16 July 2021

The Flower Gap

When we first stared to plan the varieties we wanted to grow in Cornwall, our focus was on delicate, textural flowers that make bouquets interesting and detailed but are hard to find on the Dutch auction. Our plan was to use these flowers to supplement the Petalon bouquets and nothing else, but as the farm evolved and we experienced the reality of growing flowers ourselves (we’re still very much novices and have lots to learn still!) we realised that it would make more sense to offer our homegrown flowers as a separate product. Growing for the Petalon bouquets meant we had to grow in large enough quantities to ensure we could use the same variety in our bouquets all week. This becomes a bit of a numbers game more than anything else which is A) a bit stressful and B) takes the joy out of growing a little bit.

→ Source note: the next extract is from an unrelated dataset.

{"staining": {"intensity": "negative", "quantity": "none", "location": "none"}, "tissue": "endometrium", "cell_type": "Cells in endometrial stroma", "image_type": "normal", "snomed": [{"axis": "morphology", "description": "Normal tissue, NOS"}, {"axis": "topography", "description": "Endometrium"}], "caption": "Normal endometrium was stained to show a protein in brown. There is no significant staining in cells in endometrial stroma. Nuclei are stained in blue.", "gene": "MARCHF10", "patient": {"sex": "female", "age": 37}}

This slight change of plan has two implications. Firstly, it means that now we don’t have to focus on growing just textural flowers that supplement our bouquets, we can also add some big focal flowers in to the mix too. Secondly, we don’t have to concentrate on growing lots of one variety in just one colour. Instead of a whole bed of red snapdragons which need to be consistent with the photo of the red bouquet we’re offering that week, we can grow a bed of ‘sunset mix’, for example – peaches, oranges, creams and yellows. If there’s a colour we really like in that mix that’s hard to buy as a colour variety on its own, we can wait for it to go to seed and then use these seeds to grow that colour again next year. This means instead of worrying about numbers and consistent colours, we can grow in a way that’s far more in-keeping with a natural, varied, ephemeral thing. With our Field Flowers, which we launched earlier this year, we can offer seasonal flowers as and when they look their best in whatever quantities and wonderfully varied colours they’re available in on any given week. And the bonus is that when we do have lots of a particular variety, as we did with our cynoglossum and our clarkia this year, we can add these to the Petalon bouquets too.

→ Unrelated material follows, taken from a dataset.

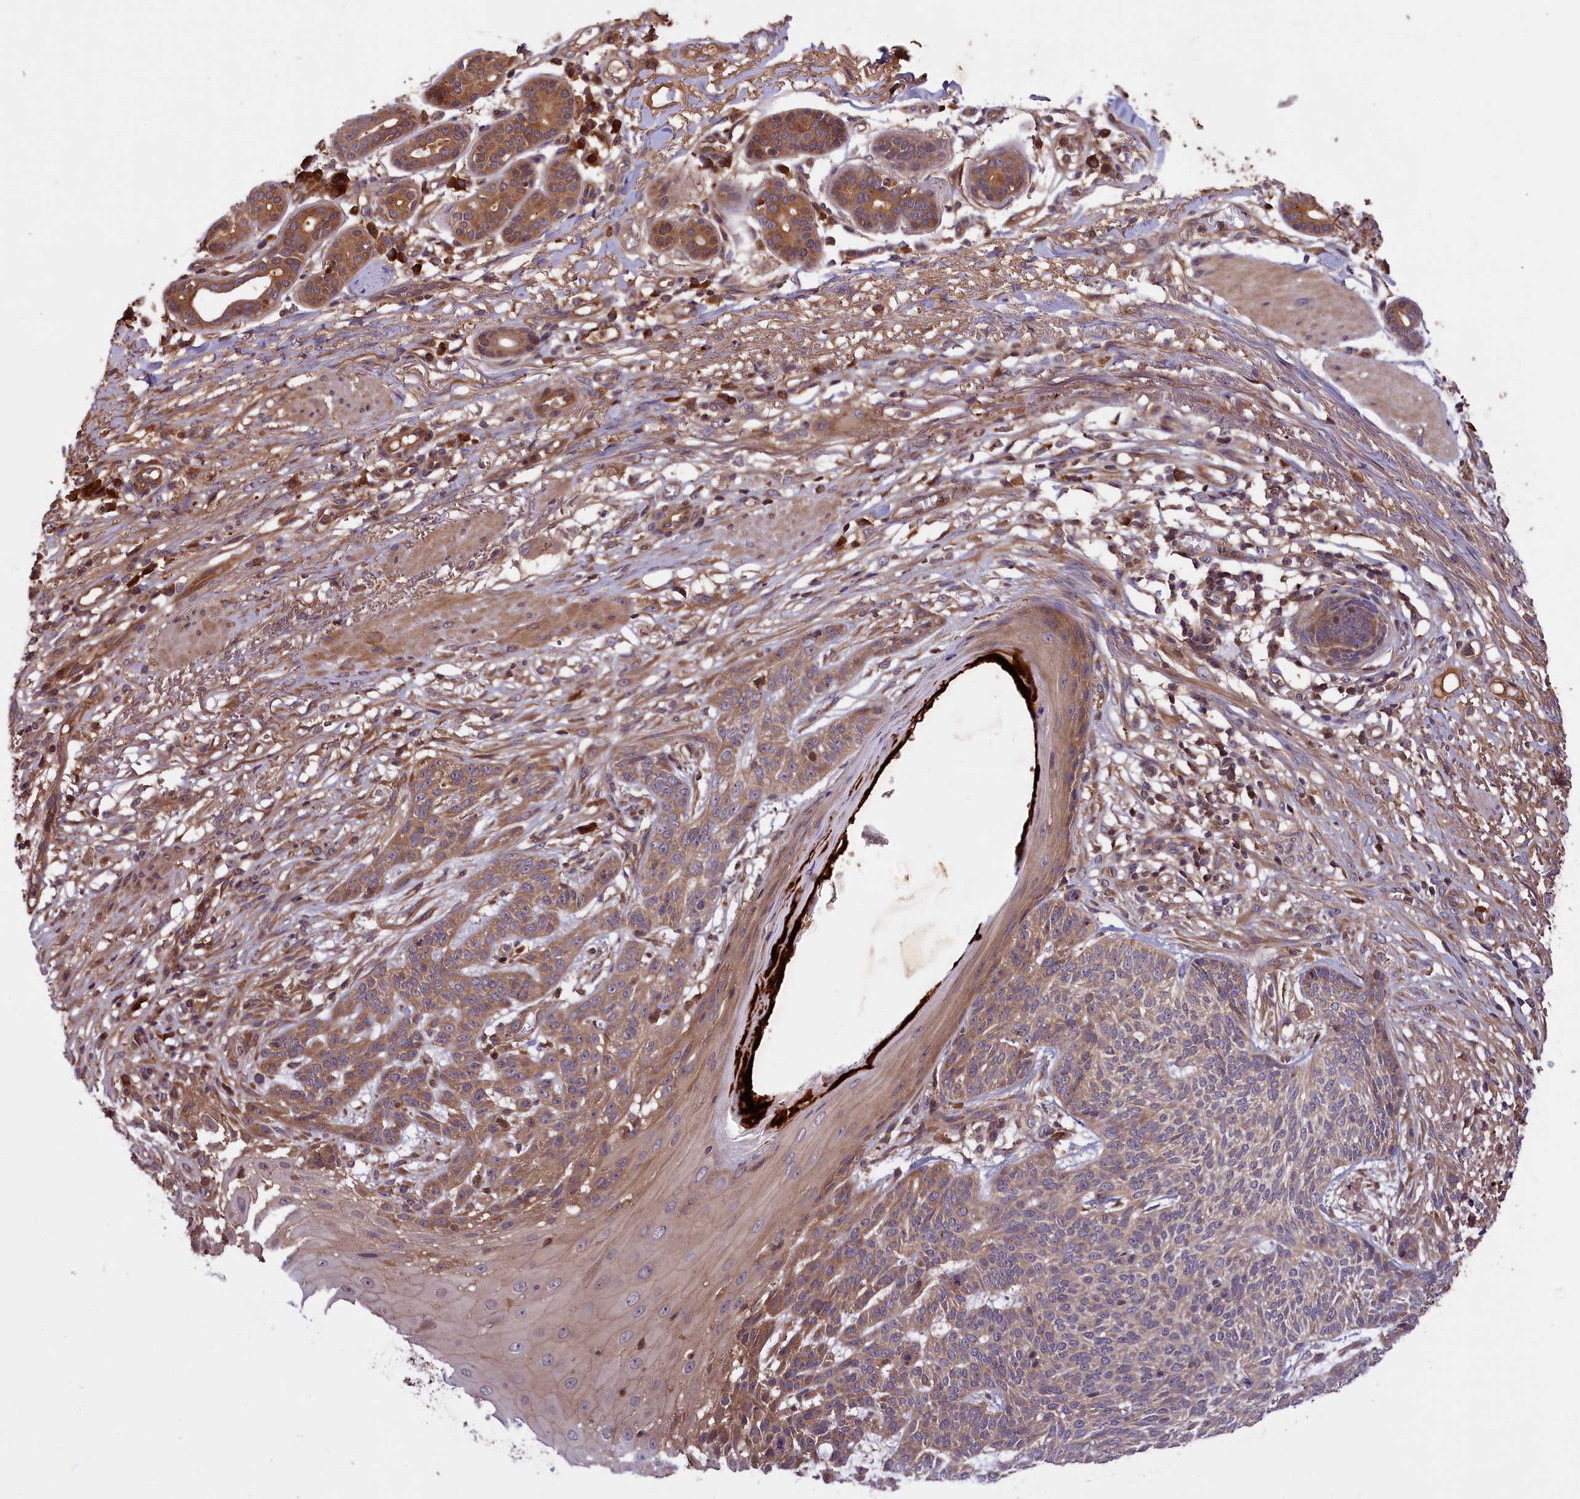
{"staining": {"intensity": "moderate", "quantity": "<25%", "location": "cytoplasmic/membranous"}, "tissue": "skin cancer", "cell_type": "Tumor cells", "image_type": "cancer", "snomed": [{"axis": "morphology", "description": "Normal tissue, NOS"}, {"axis": "morphology", "description": "Basal cell carcinoma"}, {"axis": "topography", "description": "Skin"}], "caption": "Immunohistochemical staining of skin basal cell carcinoma shows moderate cytoplasmic/membranous protein positivity in approximately <25% of tumor cells. (DAB IHC, brown staining for protein, blue staining for nuclei).", "gene": "SETD6", "patient": {"sex": "male", "age": 64}}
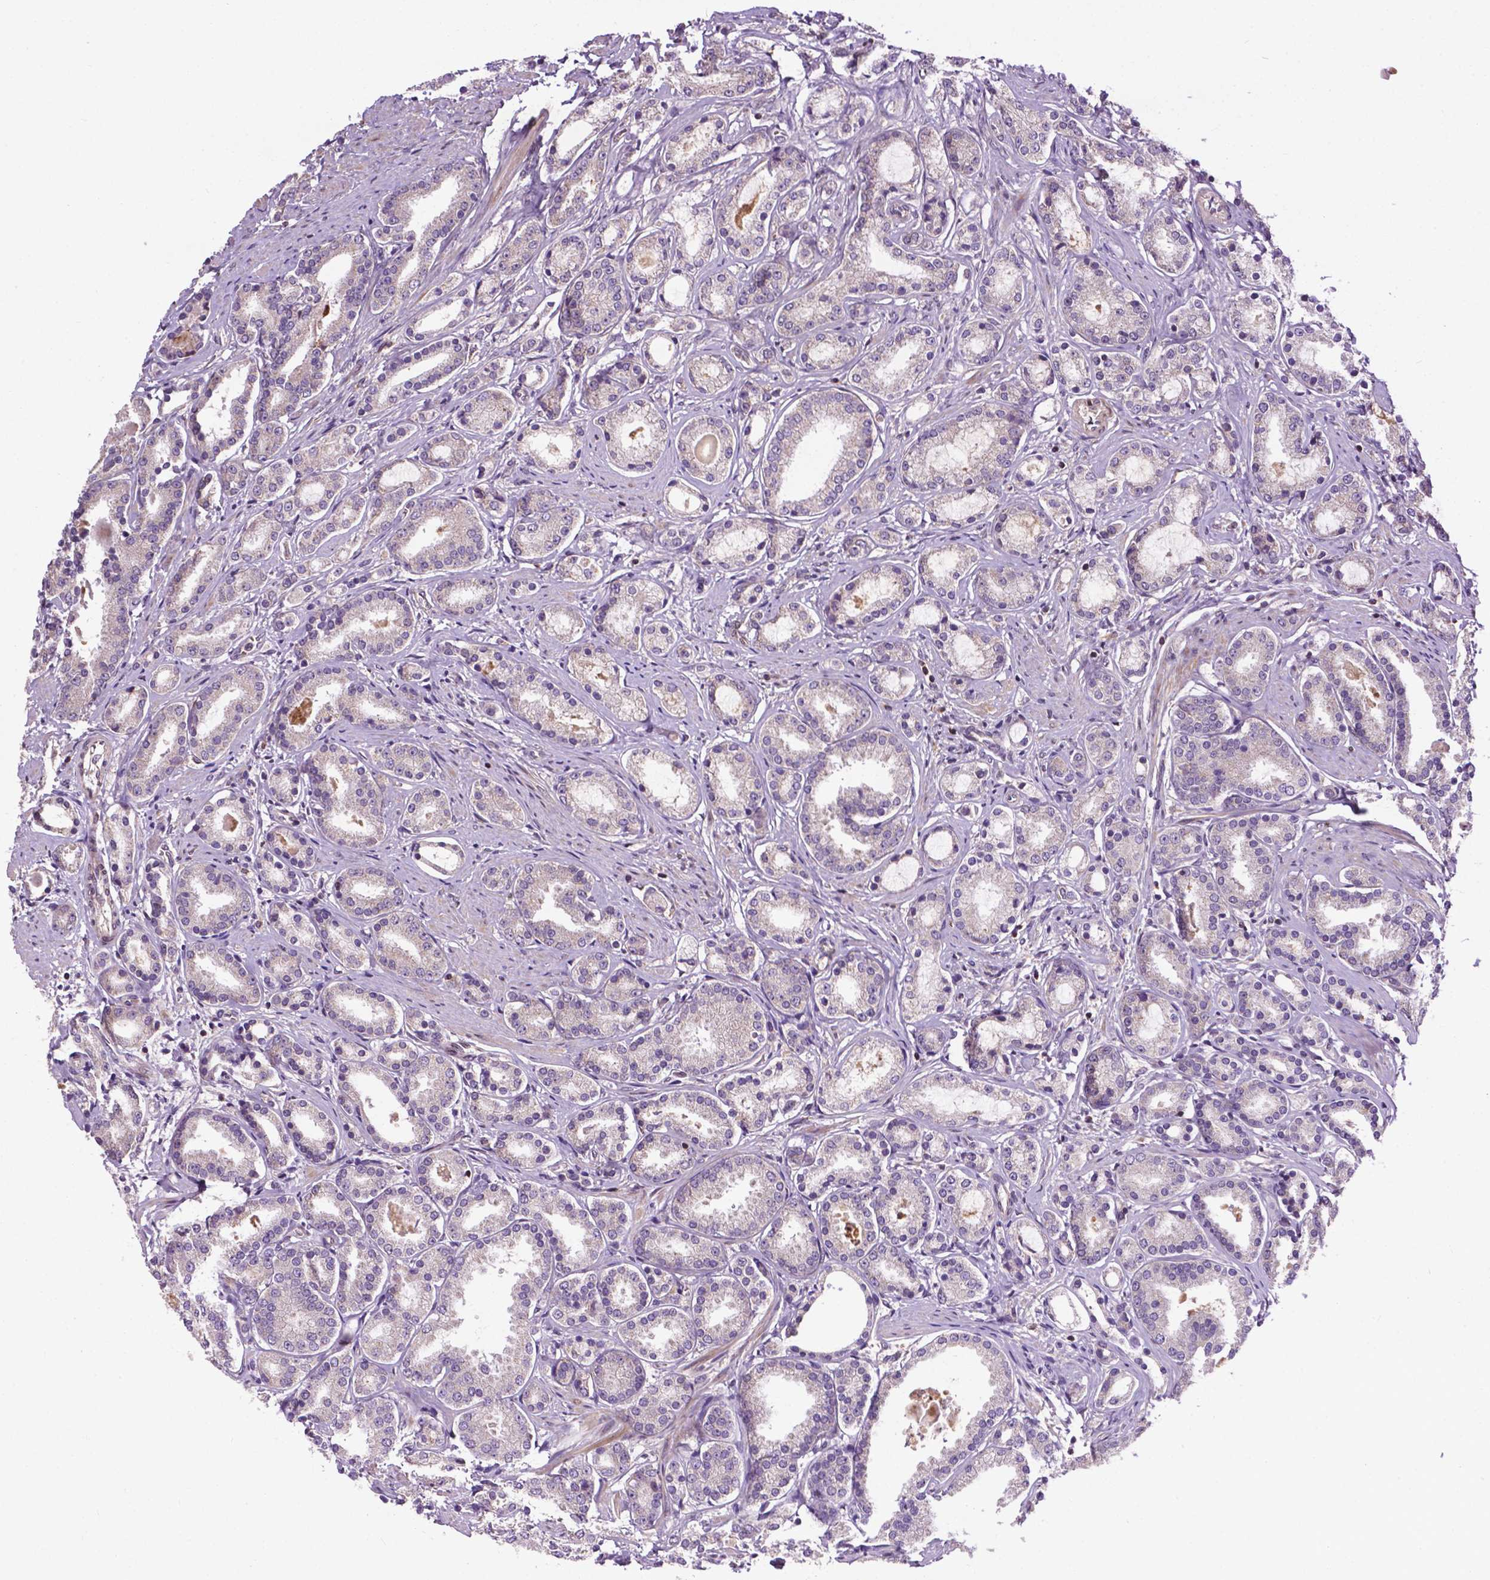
{"staining": {"intensity": "negative", "quantity": "none", "location": "none"}, "tissue": "prostate cancer", "cell_type": "Tumor cells", "image_type": "cancer", "snomed": [{"axis": "morphology", "description": "Adenocarcinoma, High grade"}, {"axis": "topography", "description": "Prostate"}], "caption": "IHC micrograph of neoplastic tissue: human prostate adenocarcinoma (high-grade) stained with DAB (3,3'-diaminobenzidine) demonstrates no significant protein positivity in tumor cells.", "gene": "SPNS2", "patient": {"sex": "male", "age": 63}}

As anyone who grows flowers will know and as we ourselves learned this year, there is a bit of a flower gap once the early spring flowers have finished but the late spring flowers are yet to bloom. We’ve just planted some biennials – flowers that are seedlings and grow foliage in their first year then flower and set seed in their second year. The ones we’ve just planted will be green this year and we hope will then flower during this flower gap next year. Playing the long game!

Another way to encourage more blooms in this quieter period is to do an autumn sowing of some varieties directly in to the ground. This means they have a chance to grow in to robust plants with good root systems before the first frost hits. Last year we sowed into trays with these varieties before planting into the ground when they were established, but we had such a dry April and such dry beds that we had lots of plants in trays waiting to go in the ground, but were late due to the conditions. Our larkspur has just started flowering in July but if we autumn sow some of these, it means that if we did have another cold/dry spell next year, then there’s already stuff in the ground growing and we could have our larkspur 4 weeks earlier.

They say you only learn by doing and there’s definitely no shortcuts to this. It’s all trial and error, but we’re really enjoying the process.